--- ENTRIES SHOWN Enclosed Below ---

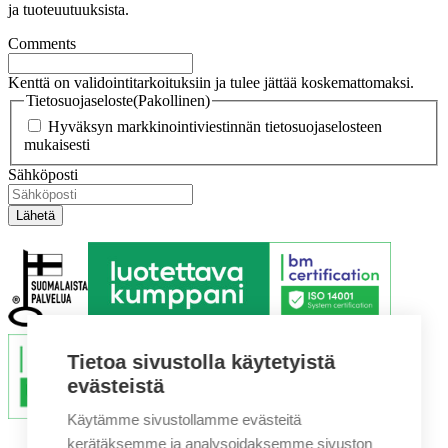
ja tuoteuutuuksista.
Comments
Kenttä on validointitarkoituksiin ja tulee jättää koskemattomaksi.
Tietosuojaseloste
(Pakollinen)
Hyväksyn markkinointiviestinnän tietosuojaselosteen
mukaisesti
Sähköposti
Tietoa sivustolla käytetyistä
evästeistä
Käytämme sivustollamme evästeitä
kerätäksemme ja analysoidaksemme sivuston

--- End of Enclosed ENTRIES SHOWN ---

TASK TO COMPLETE —
Once the pictures are set aside, output all of the data above verbatim.

FINISHED EXERCISE —
ja tuoteuutuuksista.
Comments
Kenttä on validointitarkoituksiin ja tulee jättää koskemattomaksi.
Tietosuojaseloste
(Pakollinen)
Hyväksyn markkinointiviestinnän tietosuojaselosteen
mukaisesti
Sähköposti
Tietoa sivustolla käytetyistä
evästeistä
Käytämme sivustollamme evästeitä
kerätäksemme ja analysoidaksemme sivuston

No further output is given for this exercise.